Passage of TRAIN 2 critical for PH economy –ADB chief economist - The Daily Sentry

Tuesday, July 17, 2018

Passage of TRAIN 2 critical for PH economy –ADB chief economist



Photo credit: Rappler
“In sum, TRAIN 2 and the broader tax package are critical to strengthening the Philippines’ tax system,” Sawada said.

The Asia Development Bank said on Sunday that the passage of the Department of Finance’s (DOF) second tax reform proposal is critical to ensure that the country will have a stronger economy for the next generation.

ADB's chief economist Yasuyuki Sawada said that in order to reduce poverty and inequality in the country, more infrastructures are necessary which can be built by more revenues, noting the ratio between government’s income and gross domestic product (GPP) is also below Asian average.
ADB's chief economist Yasuyuki Sawada, photo from Asian Development Bank
Sawada said that the problem on the tax system  will be addressed by the DOF’s comprehensive tax reform program (CTRP) package two, which is now pending in the House of Representatives.

“Passage of this important legislation will demonstrate the commitment of Congress, and the country more broadly, to the reforms that are needed to spur growth, reduce poverty and inequality, and achieve upper middle-income status,” he said.
“It will also set the foundations for stronger and more inclusive growth for the next generation of Filipinos,” the economist added.

According to the ADB's estimate, the Philippines will need to invest about seven percent of GDP annually in infrastructure alone to support the country’s rapid growth.

The Duterte administration is targeting reaching that level of infrastructure investment by 2022.

This is more than doubling it from less than seven percent of GDP on average over the past two decades.

“There are several other features of a good tax system beyond revenue adequacy. These are equity, efficiency, competitiveness, stability and predictability, ease of administration and compliance, and the need to ground policies in evidence” Sawada said.
He pointed out that the tax system should be fair by promoting a level playing field in terms of levies and that there should be “horizontal equity” among investors, which the present tax incentive system of the government does not provide.

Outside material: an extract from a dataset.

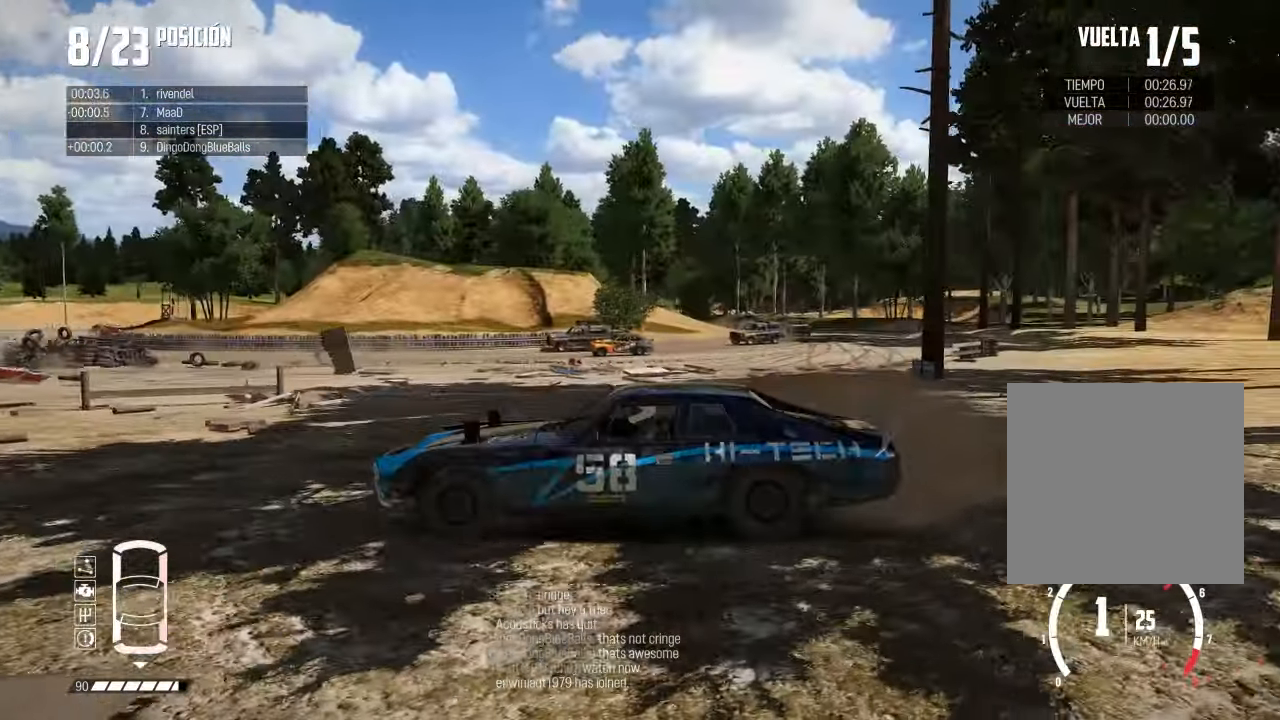
{"buttons": [], "left_stick": "left", "right_stick": "center", "events": [[17, "left_stick", "right"], [217, "left_stick", "center"], [250, "right_stick", "center"], [367, "left_stick", "left"]]}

“If we look at the current system, the incentives that some firms get but others don’t works against horizontal equity. Firms that manage to get tax incentives face much lower effective tax rates of six-14 percent, whereas firms that don’t face a 30 percent rate,”  Sawada said.

“By rationalizing existing fiscal incentives, TRAIN 2 will allow for a reduction in the 30 percent corporate income tax rate, and this will help with the third and fourth features of a good tax system — efficiency and competitiveness,” the economist added.

He said that a lower corporate tax rate will make the Philippines’ tax system more competitive, as it currently has the highest corporate tax rates in ASEAN.
Asked if the second tax reform will result in stability and predictability of the tax system, he said,

“One cannot and should not keep a tax system fixed — especially a flawed one — simply for the sake of ‘stability.’ The Philippines’ tax system is in dire need of fixing, and this is the first major tax reform in the Philippines in two decades. If we allow it to be done right, and done quickly, the Philippines will not need another tax reform for another two decades." he added.

One of the plans under TRAIN 2 is to simplify and make transparent the government’s tax incentives regime by replacing the 123 special laws governing fiscal perks with a single law.

Sawada said that he supports this, as well as the plan of bringing the 14 different investment promotion agencies under a single body, the Fiscal Incentives Review Board.